GRASWEG

ENG / ITA

In 1996, the Centre for Psychiatric Health of Colmar, in French Alsace, changed its location from its original home in a 20 year-old structure to a new hospital building in the centre of the old town of Colmar (near Basel). The Centre’s administration decided to offer a residency to an artist to make a large wall painting for the entrance hall of the new building, and Pietro Ruffo received the invitation. Ruffo worked in collaboration with the resident patients with the objective of at the same time producing a permanent work and easing their process of transition from one building to another. Over the span of 40 days, Ruffo organized daily workshops with the patients, involving them in tracing and getting familiar with the physical aspects of the new space and landscape. He encouraged the patients to draw, paint, produce video footage of and photograph the route from the old building to the new one, as well as of the final location, complete with its premises, pavilions, parks. Ruffo decided, at the same time, to introduce the patients to the deeply emotional Grunewald Altar Piece, located near Colmar. The connection seemed relevant, as the altarpiece in fact translates and gives shape to the horrors and phobias of human imagination, and is itself an ode to the difficult path human beings have in confronting the pains and sorrows of solitude and isolation.

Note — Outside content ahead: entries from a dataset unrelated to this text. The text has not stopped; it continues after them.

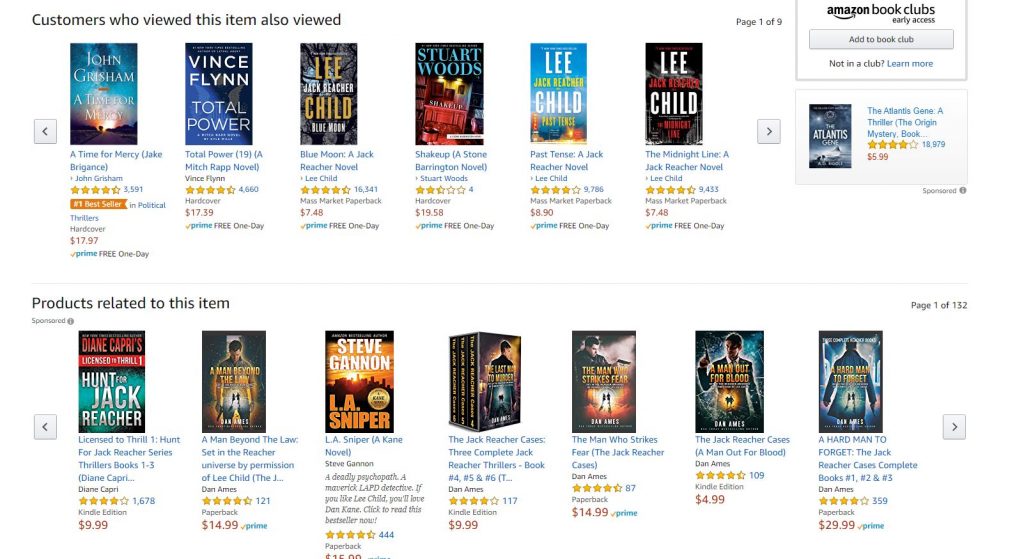
This screenshot has width=1024, height=559. In order to click on books with blur on the cover in this screenshot , I will do `click(103, 99)`, `click(201, 100)`, `click(325, 68)`, `click(455, 72)`, `click(574, 100)`, `click(117, 391)`, `click(739, 378)`, `click(837, 389)`, `click(507, 391)`.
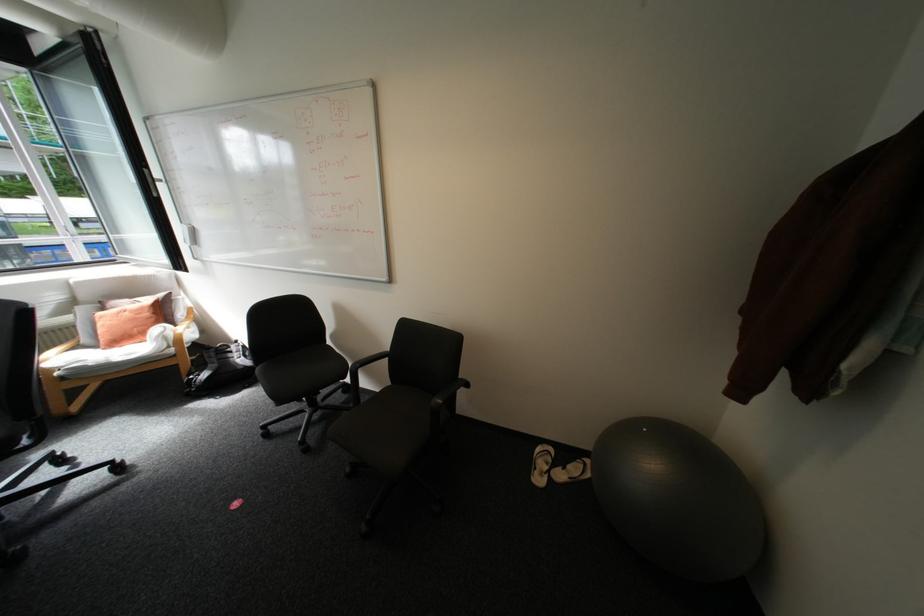
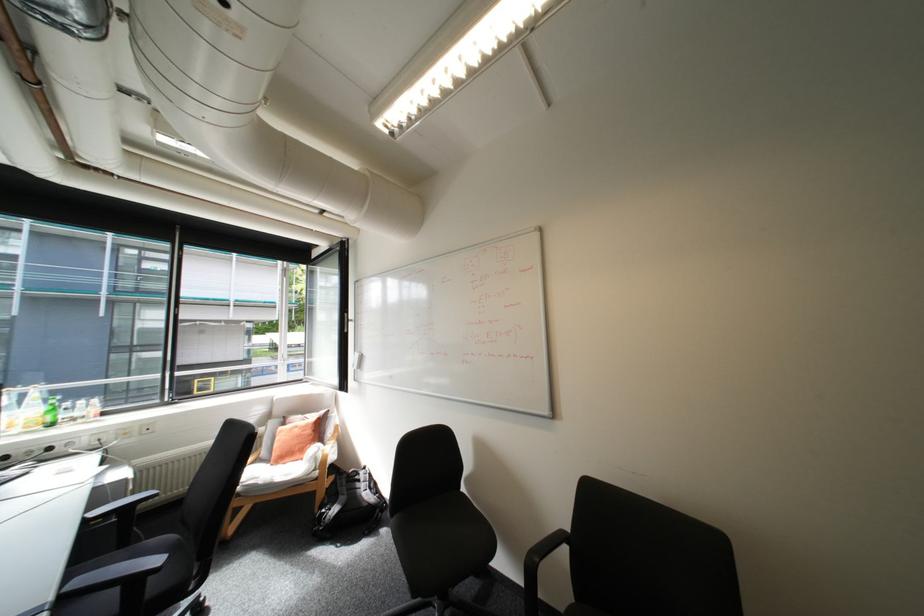
Find the pixel in the second image that matches (x=209, y=375) in the first image.

(339, 509)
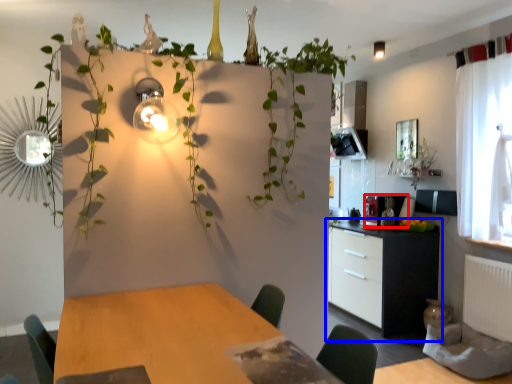
Question: Which point is further to the camera, appliance (highlighted by a red box) or cabinetry (highlighted by a blue box)?

Choices:
 (A) appliance
 (B) cabinetry

Answer: (A)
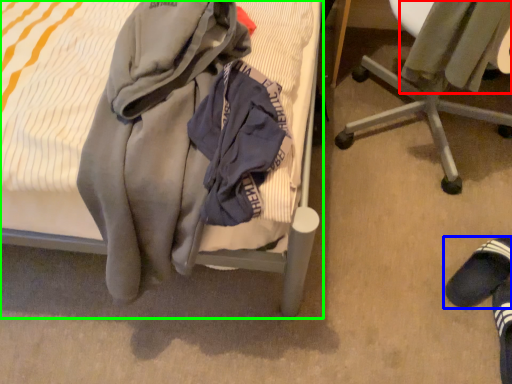
Question: Which object is positioned closest to sweater (highlighted by a red box)? Select from footwear (highlighted by a blue box) and bed (highlighted by a green box).

Choices:
 (A) footwear
 (B) bed

Answer: (B)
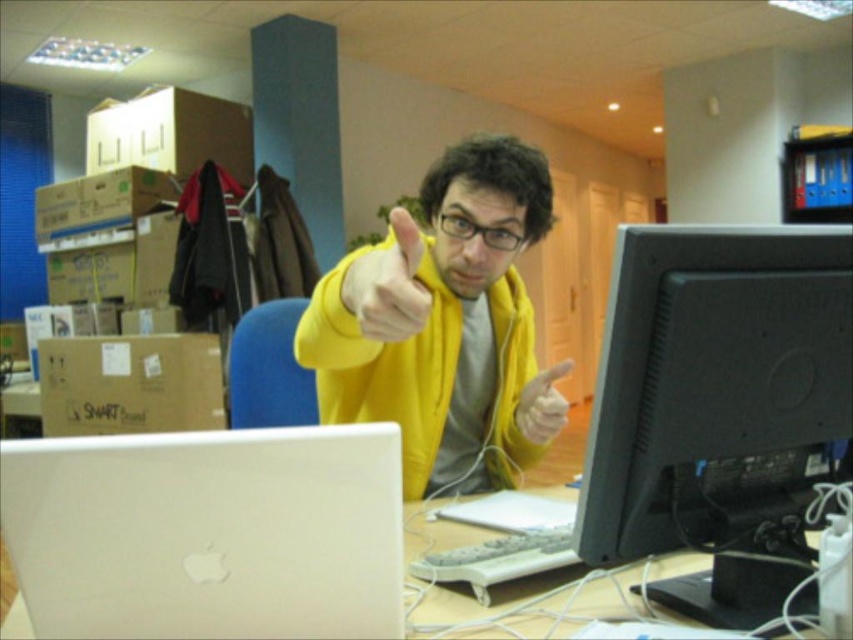
Describe the element at coordinates (718, 408) in the screenshot. The height and width of the screenshot is (640, 853). I see `black matte monitor at right` at that location.

Who is more distant from viewer, [656,300] or [346,502]?

Point [656,300]

Locate an element on the screen. black matte monitor at right is located at coordinates pyautogui.click(x=718, y=408).

Which of these two, satin white laptop at lower left or yellow fabric glove at center, stands taller?

satin white laptop at lower left

Who is positioned more to the right, satin white laptop at lower left or yellow fabric glove at center?

yellow fabric glove at center

What do you see at coordinates (207, 532) in the screenshot? This screenshot has width=853, height=640. I see `satin white laptop at lower left` at bounding box center [207, 532].

Identify the location of satin white laptop at lower left. (207, 532).

Between yellow matte jacket at center and white plastic table at center, which one appears on the left side from the viewer's perspective?

yellow matte jacket at center

Which of these two, yellow matte jacket at center or white plastic table at center, stands shorter?

With less height is white plastic table at center.

In order to click on yellow matte jacket at center in this screenshot , I will do `click(444, 323)`.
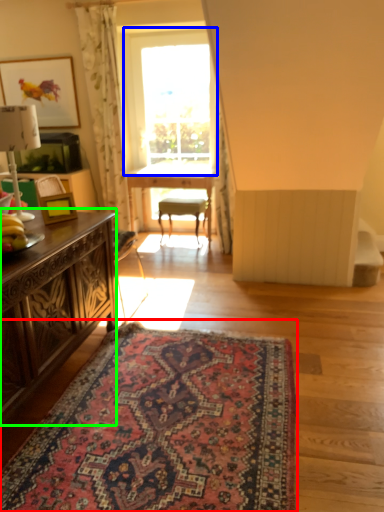
Question: Considering the real-world distances, which object is closest to mat (highlighted by a red box)? window (highlighted by a blue box) or desk (highlighted by a green box).

Choices:
 (A) window
 (B) desk

Answer: (B)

Grasweg (2008) is the result of Ruffo’s reflections on this experience after both the workshops and the permanent wall painting had been finished. It gives final expression to the process though a series of large-format portraits of the resident patients (Graphite, ink, gesso on board), large self‐sustaining watercolour drawings (on rolls of paper 245 cm tall) of the local landscape incorporating details from Grunewald’s altar piece, and a video composed of fragments shot by the patients themselves, in which they try to find visual and emotional correspondences between the Altar Piece and the landscape and terrain of Colmar. These are combined with documentary sections shot by Ruffo showing the patients at work, absorbed in observation or in research of the assigned topics. The result is a strong and moving life‐size installation which tells a tale of solitude, of the depths and highlights of imagination, of inner struggle and of a search for peace.